DATA BLOCK
+-------+

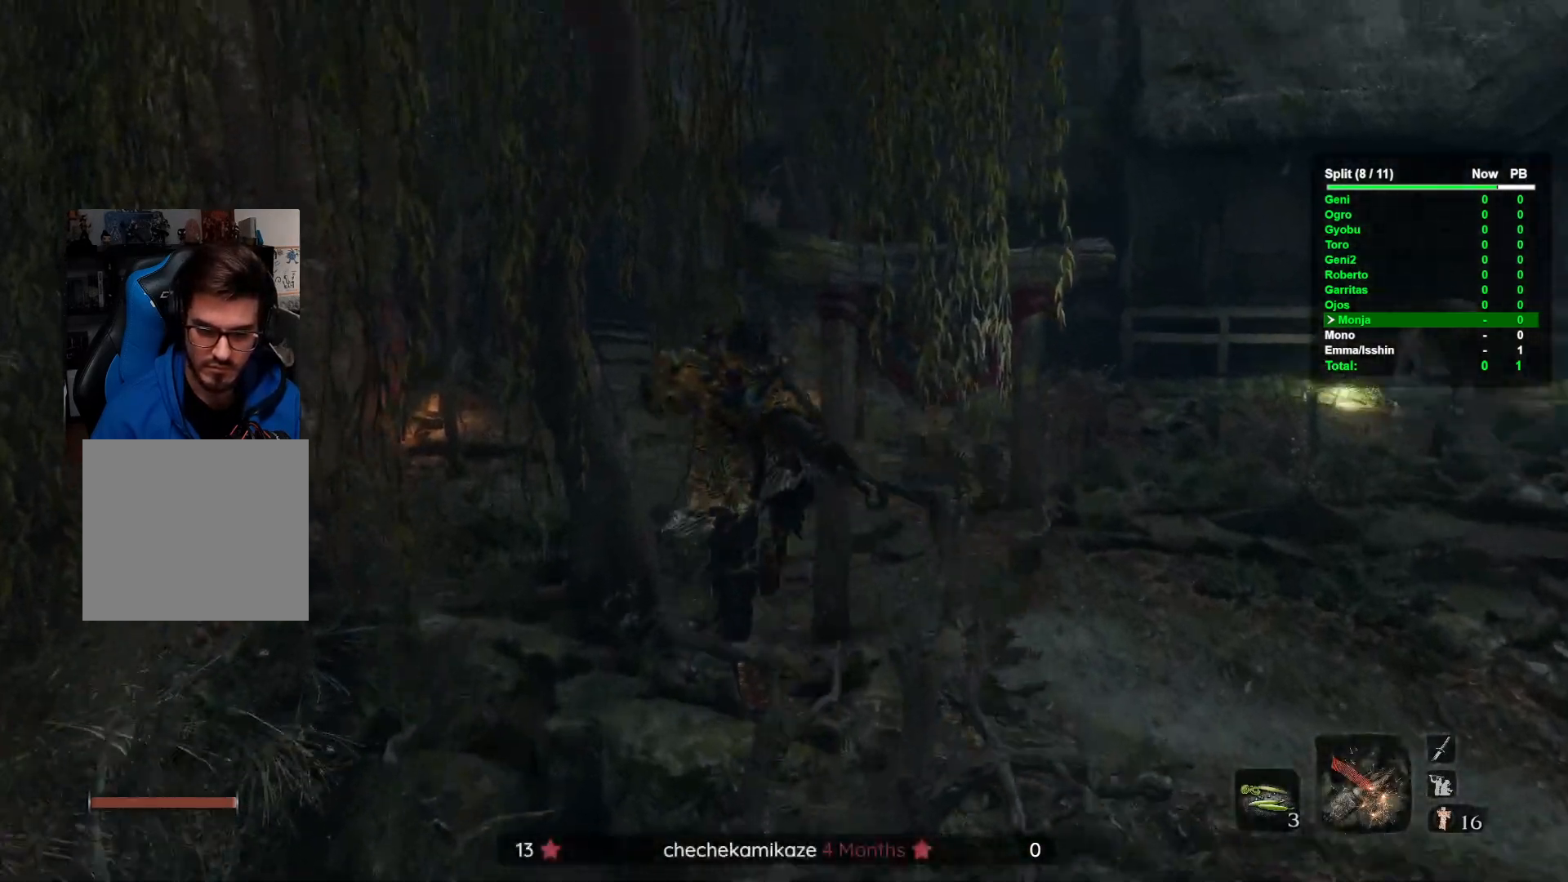
{"buttons": [], "left_stick": "up", "right_stick": "center", "button_events": []}
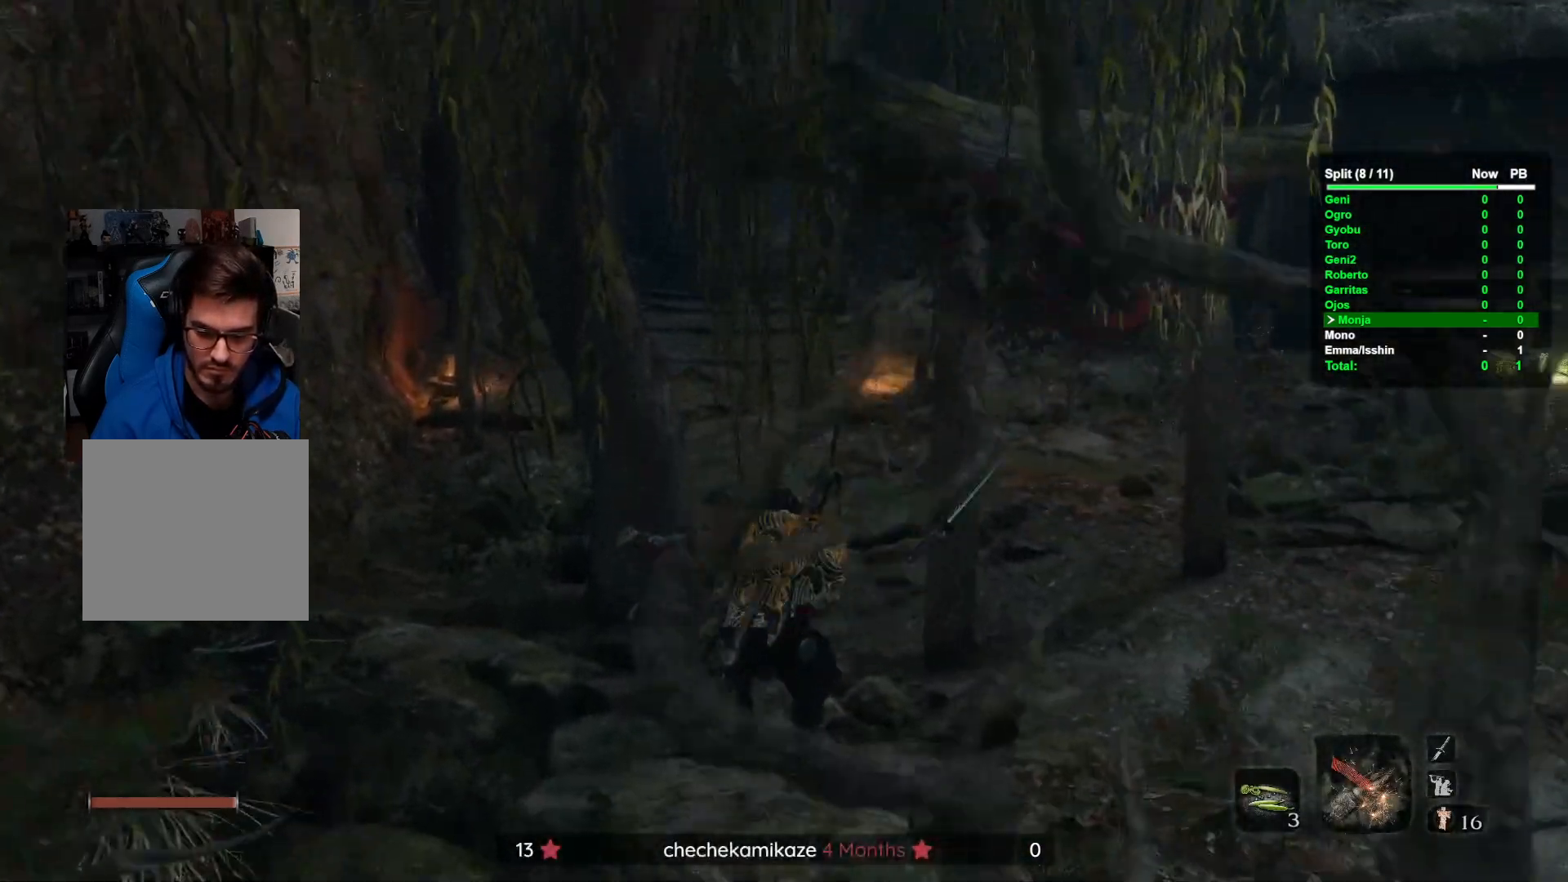
{"buttons": [], "left_stick": "up", "right_stick": "left", "button_events": []}
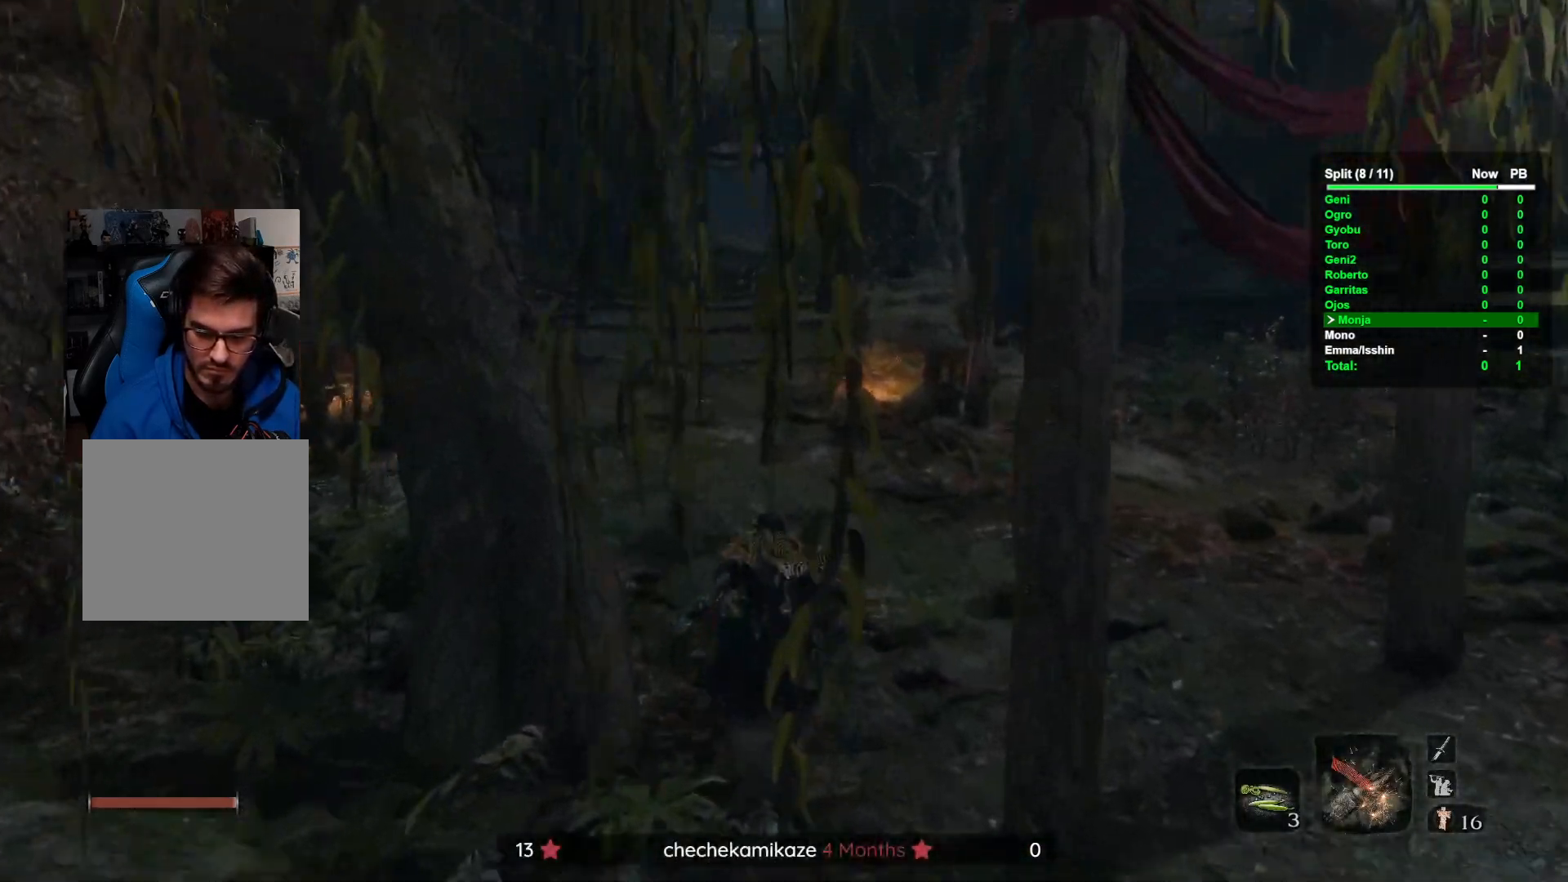
{"buttons": [], "left_stick": "up", "right_stick": "center", "button_events": []}
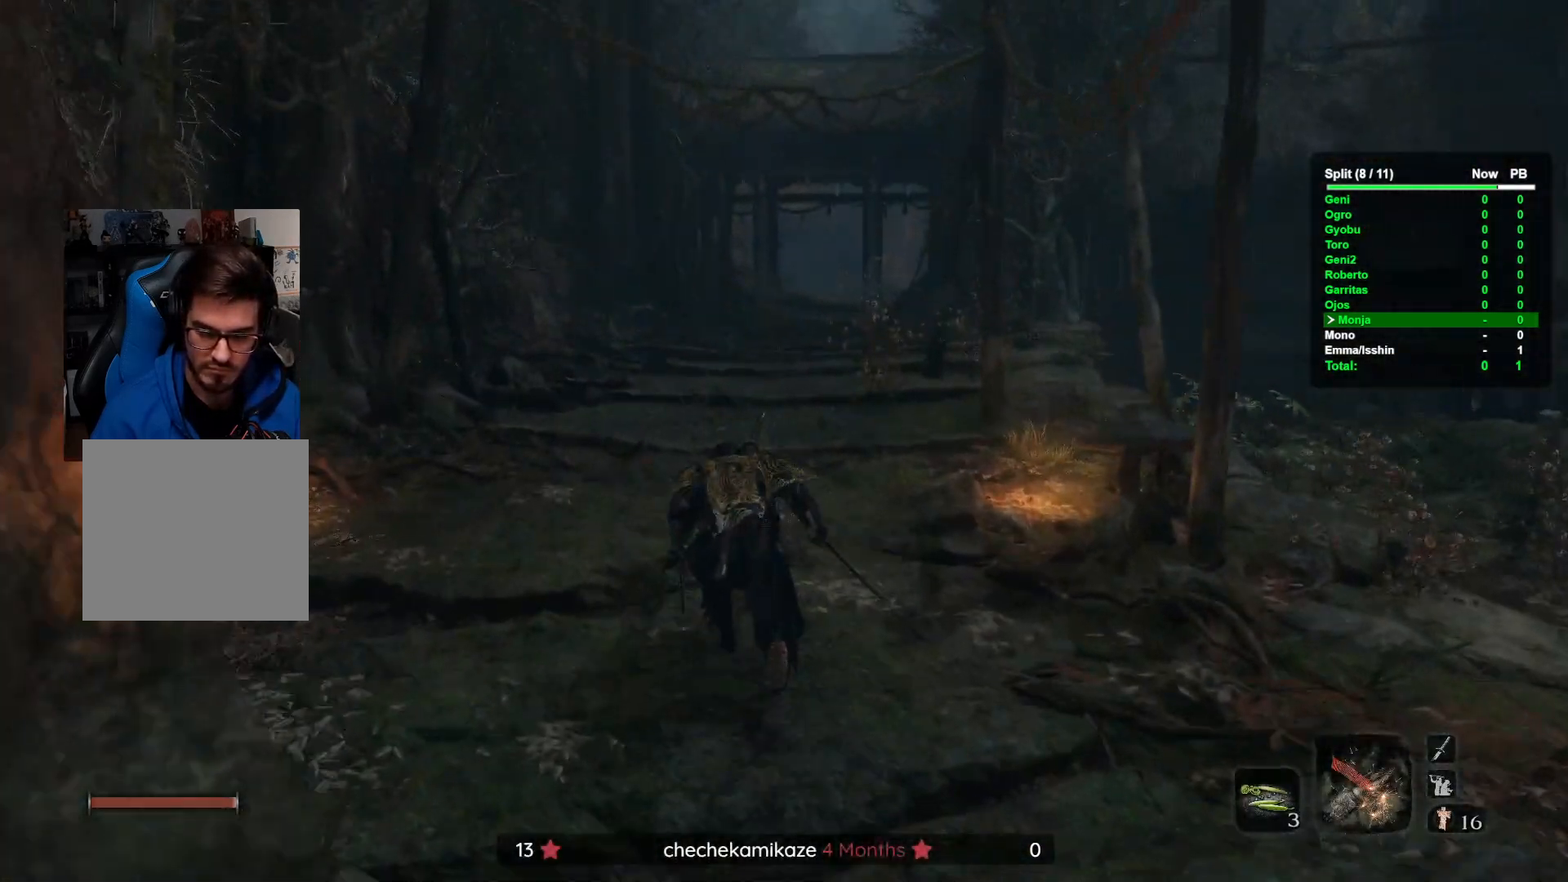
{"buttons": [], "left_stick": "up", "right_stick": "center", "button_events": []}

+-------+

WHAT THE TASK REQUIRES
Word for word, return the material, omitting the pictures.

EXPECTED ANSWER
{"buttons": [], "left_stick": "up", "right_stick": "center", "button_events": []}
{"buttons": [], "left_stick": "up", "right_stick": "left", "button_events": []}
{"buttons": [], "left_stick": "up", "right_stick": "center", "button_events": []}
{"buttons": [], "left_stick": "up", "right_stick": "center", "button_events": []}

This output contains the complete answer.